William Ward Nooter (born February 8, 1954) is a former Associate Judge on the Superior Court of the District of Columbia.

== Education and career ==
Nooter earned his Bachelor of Arts from St. John's College in Annapolis, Maryland, and in 1981, his Juris Doctor from the National Law Center at George Washington University.

=== D.C. Superior Court ===
President Barack Obama nominated Nooter on July 11, 2013, to a 15-year term as an associate judge on the Superior Court of the District of Columbia. On October 8, 2013, the Senate Committee on Homeland Security and Governmental Affairs held a hearing on his nomination. On November 6, 2013, the Committee reported his nomination favorably to the senate floor. His nomination expired following the Adjournment sine die of the United States Congress.

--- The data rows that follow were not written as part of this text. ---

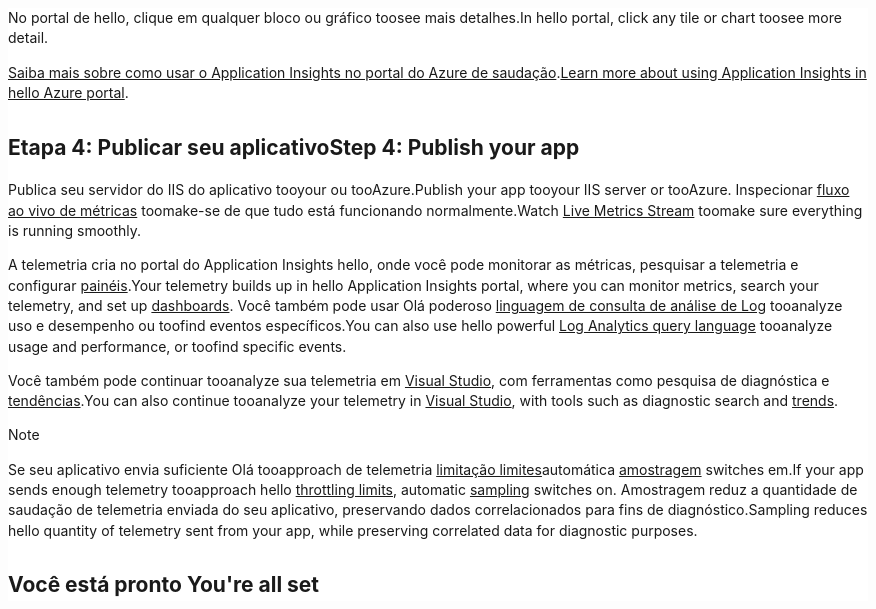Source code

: <span data-ttu-id="d69cd-177">No portal de hello, clique em qualquer bloco ou gráfico toosee mais detalhes.</span><span class="sxs-lookup"><span data-stu-id="d69cd-177">In hello portal, click any tile or chart toosee more detail.</span></span>

<span data-ttu-id="d69cd-178">[Saiba mais sobre como usar o Application Insights no portal do Azure de saudação](app-insights-dashboards.md).</span><span class="sxs-lookup"><span data-stu-id="d69cd-178">[Learn more about using Application Insights in hello Azure portal](app-insights-dashboards.md).</span></span>

## <a name="step-4-publish-your-app"></a><span data-ttu-id="d69cd-179">Etapa 4: Publicar seu aplicativo</span><span class="sxs-lookup"><span data-stu-id="d69cd-179">Step 4: Publish your app</span></span>
<span data-ttu-id="d69cd-180">Publica seu servidor do IIS do aplicativo tooyour ou tooAzure.</span><span class="sxs-lookup"><span data-stu-id="d69cd-180">Publish your app tooyour IIS server or tooAzure.</span></span> <span data-ttu-id="d69cd-181">Inspecionar [fluxo ao vivo de métricas](app-insights-metrics-explorer.md#live-metrics-stream) toomake-se de que tudo está funcionando normalmente.</span><span class="sxs-lookup"><span data-stu-id="d69cd-181">Watch [Live Metrics Stream](app-insights-metrics-explorer.md#live-metrics-stream) toomake sure everything is running smoothly.</span></span>

<span data-ttu-id="d69cd-182">A telemetria cria no portal do Application Insights hello, onde você pode monitorar as métricas, pesquisar a telemetria e configurar [painéis](app-insights-dashboards.md).</span><span class="sxs-lookup"><span data-stu-id="d69cd-182">Your telemetry builds up in hello Application Insights portal, where you can monitor metrics, search your telemetry, and set up [dashboards](app-insights-dashboards.md).</span></span> <span data-ttu-id="d69cd-183">Você também pode usar Olá poderoso [linguagem de consulta de análise de Log](https://docs.loganalytics.io/) tooanalyze uso e desempenho ou toofind eventos específicos.</span><span class="sxs-lookup"><span data-stu-id="d69cd-183">You can also use hello powerful [Log Analytics query language](https://docs.loganalytics.io/) tooanalyze usage and performance, or toofind specific events.</span></span>

<span data-ttu-id="d69cd-184">Você também pode continuar tooanalyze sua telemetria em [Visual Studio](app-insights-visual-studio.md), com ferramentas como pesquisa de diagnóstica e [tendências](app-insights-visual-studio-trends.md).</span><span class="sxs-lookup"><span data-stu-id="d69cd-184">You can also continue tooanalyze your telemetry in [Visual Studio](app-insights-visual-studio.md), with tools such as diagnostic search and [trends](app-insights-visual-studio-trends.md).</span></span>

> [!NOTE]
> <span data-ttu-id="d69cd-185">Se seu aplicativo envia suficiente Olá tooapproach de telemetria [limitação limites](app-insights-pricing.md#limits-summary)automática [amostragem](app-insights-sampling.md) switches em.</span><span class="sxs-lookup"><span data-stu-id="d69cd-185">If your app sends enough telemetry tooapproach hello [throttling limits](app-insights-pricing.md#limits-summary), automatic [sampling](app-insights-sampling.md) switches on.</span></span> <span data-ttu-id="d69cd-186">Amostragem reduz a quantidade de saudação de telemetria enviada do seu aplicativo, preservando dados correlacionados para fins de diagnóstico.</span><span class="sxs-lookup"><span data-stu-id="d69cd-186">Sampling reduces hello quantity of telemetry sent from your app, while preserving correlated data for diagnostic purposes.</span></span>
>
>

## <span data-ttu-id="d69cd-187"><a name="land"></a> Você está pronto</span><span class="sxs-lookup"><span data-stu-id="d69cd-187"><a name="land"></a> You're all set</span></span>
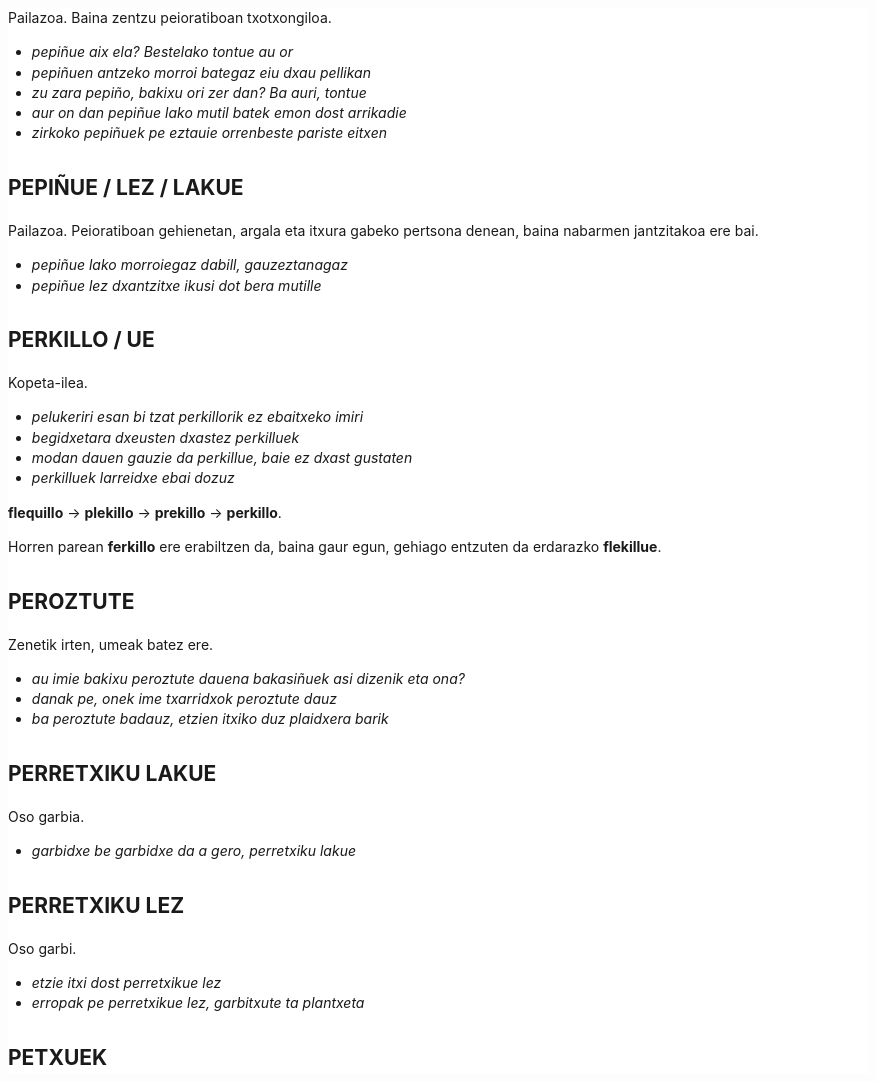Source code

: Pailazoa. Baina zentzu peioratiboan txotxongiloa.

- *pepiñue aix ela? Bestelako tontue au or*
- *pepiñuen antzeko morroi bategaz eiu dxau pellikan*
- *zu zara pepiño, bakixu ori zer dan? Ba auri, tontue*
- *aur on dan pepiñue lako mutil batek emon dost arrikadie*
- *zirkoko pepiñuek pe eztauie orrenbeste pariste eitxen*

## PEPIÑUE / LEZ / LAKUE ##

Pailazoa. Peioratiboan gehienetan, argala eta itxura gabeko pertsona denean, baina nabarmen jantzitakoa ere bai.

- *pepiñue lako morroiegaz dabill, gauzeztanagaz*
- *pepiñue lez dxantzitxe ikusi dot bera mutille*

## PERKILLO / UE ##

Kopeta-ilea.

- *pelukeriri esan bi tzat perkillorik ez ebaitxeko imiri*
- *begidxetara dxeusten dxastez perkilluek*
- *modan dauen gauzie da perkillue, baie ez dxast gustaten*
- *perkilluek larreidxe ebai dozuz*

**flequillo** → **plekillo** → **prekillo** → **perkillo**.

Horren parean **ferkillo** ere erabiltzen da, baina gaur egun, gehiago entzuten da erdarazko **flekillue**.

## PEROZTUTE ##

Zenetik irten, umeak batez ere.

- *au imie bakixu peroztute dauena bakasiñuek asi dizenik eta ona?*
- *danak pe, onek ime txarridxok peroztute dauz*
- *ba peroztute badauz, etzien itxiko duz plaidxera barik*

## PERRETXIKU LAKUE ##

Oso garbia.

- *garbidxe be garbidxe da a gero, perretxiku lakue*

## PERRETXIKU LEZ ##

Oso garbi.

- *etzie itxi dost perretxikue lez*
- *erropak pe perretxikue lez, garbitxute ta plantxeta*

## PETXUEK ##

On April 30, 2015, President Barack Obama renominated Nooter to the same court to the seat vacated by A. Franklin Burgess. On June 24, 2015, the Committee reported his nomination favorably to the senate floor. On November 19, 2015, the Senate confirmed his nomination by voice vote. He was sworn in on December 22, 2015. He retired from the court on February 25, 2023.

== Personal life ==
Nooter was born in St. Louis, Missouri. He moved to Washington, D.C. as a teenager and has lived there since. He is married to Elissa Free, with whom he has one daughter.